Berkat dedikasinya, Diana berhasil mendapatkan apresiasi di ajang 14th SATU Indonesia Awards pada bidang pendidikan. SATU Indonesia Awards merupakan wujud apresiasi Astra untuk anak muda inspiratif Indonesia yang telah berkontribusi positif bagi sekitarnya melalui lima bidang yaitu Kesehatan, Pendidikan, Lingkungan, Kewirausahaan dan Teknologi.

16th SATU Indonesia Awards 2025 Kembali Digelar

Tak hanya mereka, kamu juga punya kesempatan yang sama untuk berkontribusi positif pada bangsa melalui inovasi dan karya. Ya, memasuki 2025, Astra kembali menggelar 16th SATU Indonesia Awards 2025 dengan tema "Satukan Gerak, Terus Berdampak".
Tahun ini, 16th SATU Indonesia Awards 2025 akan diberikan kepada para anak bangsa yang telah berkontribusi untuk mendukung terciptanya kehidupan berkelanjutan melalui bidang Kesehatan, Pendidikan, Lingkungan, Kewirausahaan dan Teknologi,
Para calon penerima apresiasi akan dinilai oleh para dewan juri 16th SATU Indonesia Awards 2025 yang berasal dari berbagai latar belakang.
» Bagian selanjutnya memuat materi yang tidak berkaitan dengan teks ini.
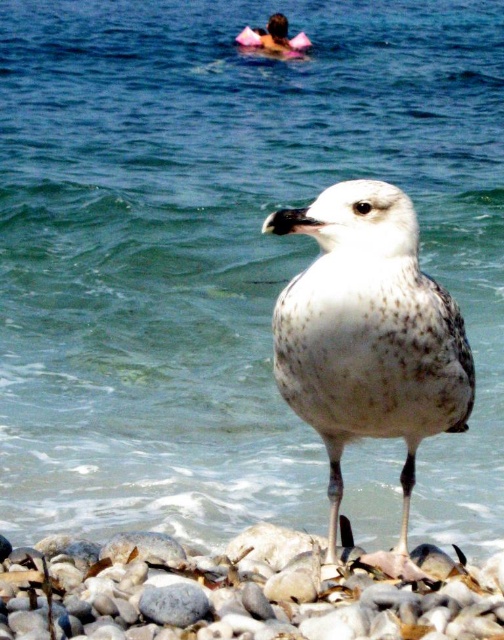
You are standing on the beach and see the smooth gray rock at lower center and the white speckled feathered bird at center. Which object is positioned to the left when facing the scene?

The smooth gray rock at lower center is to the left of the white speckled feathered bird at center.

You are a photographer aiming to capture the seagull in the coastal scene. To ensure the seagull is centered in your photo, you need to adjust your camera. Given the smooth gray rock at lower center is at point 0.925, 0.474, what should you do to position the seagull at the center?

The smooth gray rock at lower center is located at coordinates (238,592). Since the seagull is in the foreground and the rock is at lower center, moving the camera upwards would bring the seagull closer to the center of the frame.

You are a birdwatcher standing near the seagull in the scene. You want to place a small camera on the smooth gray rock at lower center to take a photo of the white speckled feathered bird at center. Is the rock a suitable spot for the camera?

The smooth gray rock at lower center is positioned under the white speckled feathered bird at center, so placing the camera there would allow for a clear photo of the bird since the rock is directly beneath it.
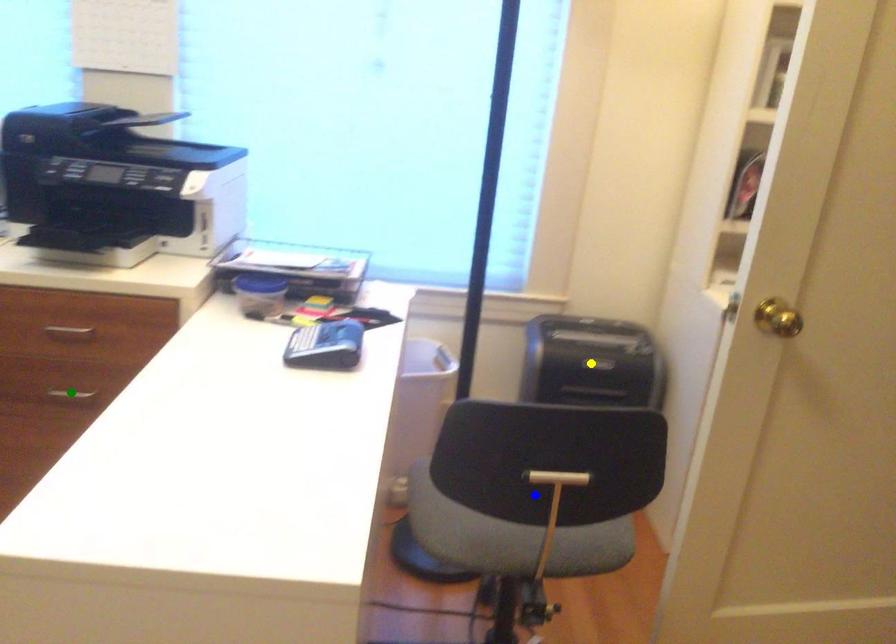
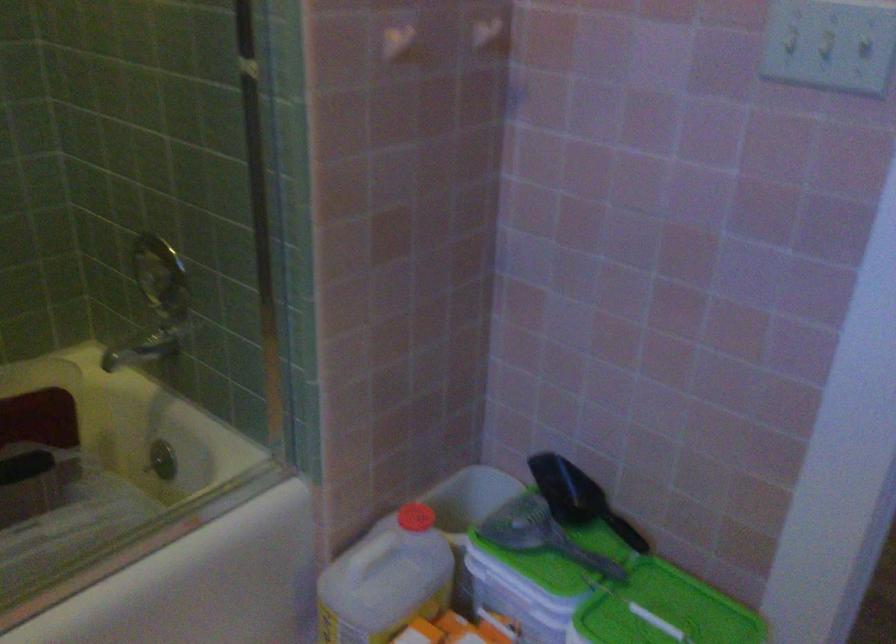
I am providing you with two images of the same scene from different viewpoints. Three points are marked in image1. Which point corresponds to a part or object that is occluded in image2?In image1, three points are marked. Which of them correspond to a part or object that is occluded in image2?Among the three points shown in image1, which one corresponds to a part or object that is no longer visible due to occlusion in image2?

Invisible in image2: blue point, yellow point, green point.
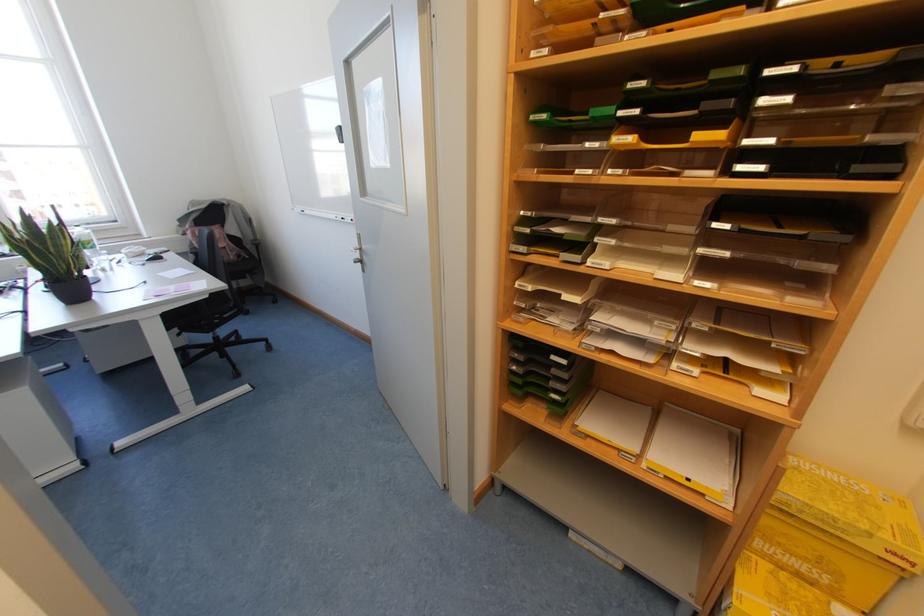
Seperti Profesor Nila Moeloek (Dosen Fakultas Kedokteran Universitas Indonesia), Profesor Emil Salim (Dosen Ilmu Lingkungan Pascasarjana Universitas Indonesia), Profesor Fasli Jalal (Rektor Universitas YARSI dan Guru Besar Pascasarjana Universitas Negeri Jakarta), Ir. Tri Mumpuni (Pendiri Institut Bisnis dan Ekonomi Kerakyatan), Onno W. Purbo Ph.D. (Pakar Teknologi Informasi), Arif Zulkifli (Direktur Utama Tempo), Dian Sastrowardoyo (Pegiat Seni & Pendiri Yayasan Dian Sastrowardoyo), Billy Boen (Founder Young On Top), dan Raline Shah (Staf Khusus Menteri Komunikasi dan Digital RI).
Pendaftaran 16th SATU Indonesia Awards 2025 telah dibuka sejak 28 Februari hingga 28 Juli 2025. Para peserta yang lolos ke tingkat nasional akan mendapatkan dana pembinaan kegiatan sebesar Rp 65 juta dan pembinaan kegiatan.